The militant threat in Kabul was underlined by a suicide attack outside the airport's main entrance that killed four members of the security forces and three civilians shortly before the inauguration. The ceremony at the presidential palace marked the country's first democratic transfer of power and opened a new era after the rule of Hamid Karzai, president since the Taliban regime was ousted in 2001.
The June presidential election was engulfed in disputes over fraud, but international donors welcomed Monday's inauguration as a key legacy of the costly military and civilian intervention in Afghanistan. Three months before the end of NATO's US-led combat mission, the Taliban still pose a serious challenge to national stability and have launched several fresh offensives in recent months.
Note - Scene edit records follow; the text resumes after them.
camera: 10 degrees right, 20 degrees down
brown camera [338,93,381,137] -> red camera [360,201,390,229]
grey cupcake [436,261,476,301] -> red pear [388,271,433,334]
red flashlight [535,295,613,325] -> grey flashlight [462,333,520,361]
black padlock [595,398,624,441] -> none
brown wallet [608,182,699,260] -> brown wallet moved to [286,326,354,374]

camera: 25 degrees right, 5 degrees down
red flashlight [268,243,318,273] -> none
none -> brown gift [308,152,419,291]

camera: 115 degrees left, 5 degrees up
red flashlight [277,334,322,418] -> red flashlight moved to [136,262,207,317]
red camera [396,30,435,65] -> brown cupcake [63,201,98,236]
“We ask opponents of the government, specially the Taliban and Hezb-e-Islami (another militant group), to enter political talks,” Ghani said after being sworn in. “Any problems that they have, they should tell us, we will find a solution,” he said. "We ask every villager to call for peace. We ask Muslim scholars to advise the Taliban, and if they don't listen to their advice, they should cut off any relations.”
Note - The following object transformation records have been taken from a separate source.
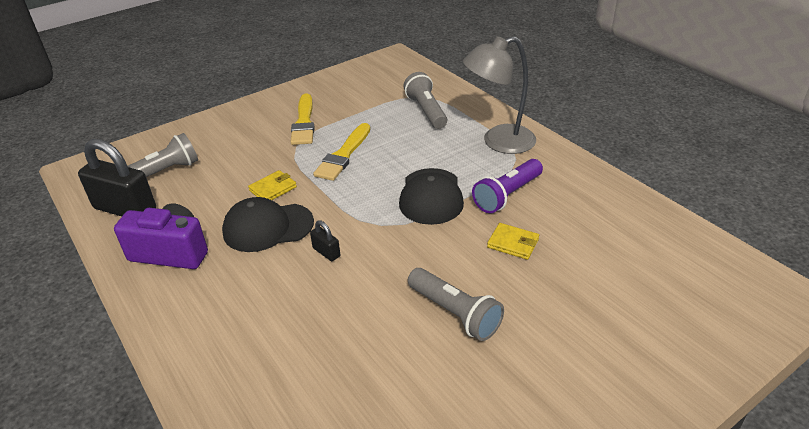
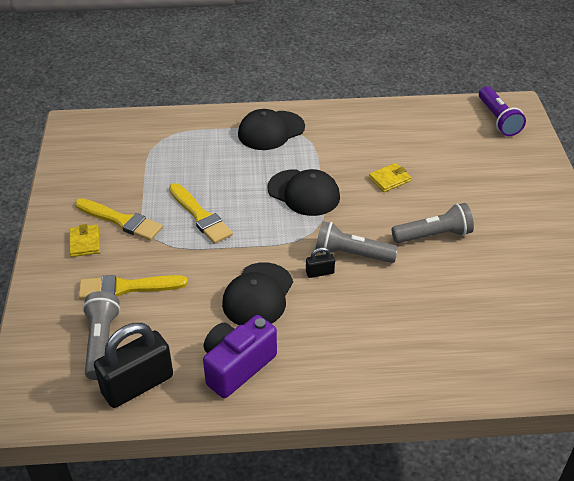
camera: 60 degrees left, 5 degrees up
yellow wallet [248,170,297,200] -> yellow wallet moved to [69,224,100,257]
grey flashlight [403,72,447,129] -> grey flashlight moved to [316,221,398,263]
grey lamp [463,36,536,154] -> black cap [238,109,305,150]
purple flashlight [472,159,543,213] -> purple flashlight moved to [479,86,526,136]
none -> yellow brush [79,275,188,299]

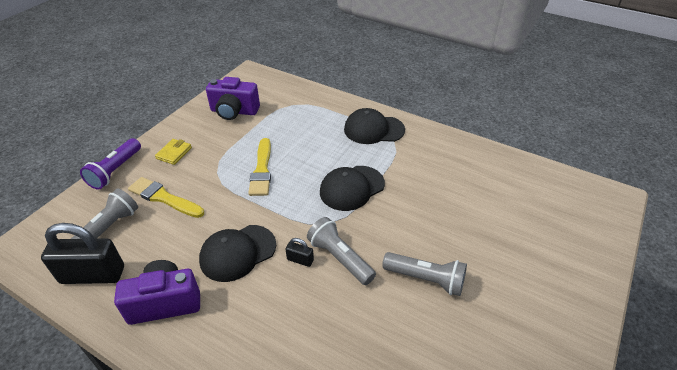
camera: 35 degrees right, 0 degrees up
yellow brush [75,198,163,241] -> none
black cap [267,169,340,216] -> black cap turned 75 degrees clockwise [320,166,385,211]
yellow wallet [369,163,411,192] -> none
purple flashlight [479,86,526,136] -> purple flashlight moved to [80,138,141,190]
none -> purple camera [206,77,260,120]

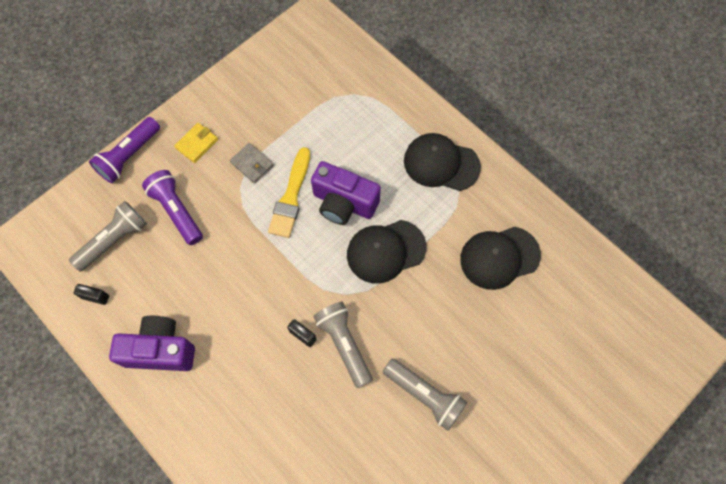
camera: 15 degrees right, 25 degrees up
black padlock [41,223,124,284] -> black padlock [74,284,109,305], size x0.44
yellow brush [128,177,204,218] -> purple flashlight [142,170,203,245]
black cap [199,225,276,282] -> black cap moved to [460,227,541,290]
purple camera [206,77,260,120] -> purple camera moved to [311,161,381,225]
none -> grey wallet [230,143,274,184]

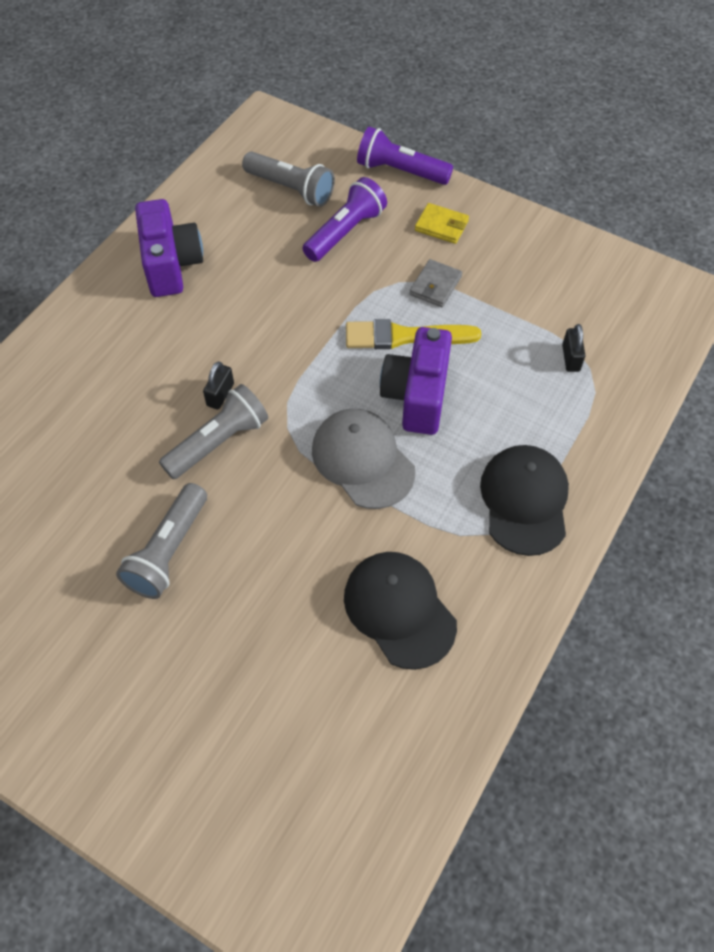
camera: 75 degrees right, 10 degrees down
black padlock [74,284,109,305] -> black padlock moved to [562,324,585,372]
black cap [347,220,426,284] -> grey cap [312,409,415,509]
Karzai also pursued peace talks with the insurgents, but preliminary efforts collapsed last year when a Taliban office that opened in Qatar was styled as an embassy for a government-in-exile. The toll in the suicide blast was four police and intelligence officials and three civilians killed, interior ministry spokesman Sediq Sediqqi told AFP, and adding five civilians were wounded.
The Taliban claimed responsibility via a Twitter account for the attack, in which the bomber walked into a checkpoint. Both Ghani and his poll rival Abdullah Abdullah claimed to have won the election, plunging Afghanistan into months of crisis that fuelled the insurgency and worsened the country's dire economic outlook.
Under heavy pressure from the US and UN, the two candidates eventually agreed to form a national unity government, and Ghani was declared president a week ago after an audit of nearly eight million ballot papers. Abdullah was also sworn in on Monday as chief executive, a new role similar to a prime minister, as part of a power-sharing deal that is likely to cause friction between opposing camps within the government.
Abdullah struck a positive tone at the ceremony, saying that in this critical period of history, as a team, “we are committed to a national unity government based on the political deal.”